Judges 9:37

37 And Gaal spoke again and said, See there come people who descend through the middle of the land, and another company comes along by the plain of Meonenim.

Judges 9:37 Meaning and Commentary

Judges 9:37

And Gaal spake again, and said
Looking towards the mountains, and taking another view of what he before saw, for further satisfaction:

see, there come people down by the middle of the land;
either in the valley between the two mountains; or rather those he first saw on the top of the mountains were now come down about the middle of them, called in the Hebrew text the navel, from the prominence of the mountains thereabout, or because the navel is in the middle of the body, as this part of them was the middle on which he saw them. R. Isaiah interprets it, between the two cities:

and another company come along by the plain of Meonenim;
of which we read nowhere else. Montanus renders it, "the oak of Meonenim"; or of the soothsayers; oaks being had in great esteem with idolaters for their oracles and divinations; and perhaps this was a place, whether an oak or, a plain, where such persons used to meet to make their divinations.

Judges 9:37 In-Context

35 And Gaal, the son of Ebed, went out and stood in the entering of the gate of the city; and Abimelech and all the people that were with him rose up from the ambush.
36 And when Gaal saw the people, he said to Zebul, Behold people that come down from the tops of the mountains.
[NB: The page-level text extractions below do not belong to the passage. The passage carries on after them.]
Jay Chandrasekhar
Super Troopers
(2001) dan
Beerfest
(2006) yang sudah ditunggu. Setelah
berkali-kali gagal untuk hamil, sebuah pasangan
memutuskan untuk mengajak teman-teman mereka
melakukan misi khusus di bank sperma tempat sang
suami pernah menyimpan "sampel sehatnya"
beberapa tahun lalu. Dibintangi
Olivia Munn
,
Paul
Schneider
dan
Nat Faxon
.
And Zebul said unto him, Thou seest the shadow of the mountains as if they were men.
37 And Gaal spoke again and said, See there come people who descend through the middle of the land, and another company comes along by the plain of Meonenim.
38 Then Zebul said unto him, Where is now thy mouth, with which thou didst say, Who is Abimelech that we should serve him? Is not this the people that thou hast despised? Go out now and fight with them.
39 And Gaal went out before the men of Shechem and fought with Abimelech.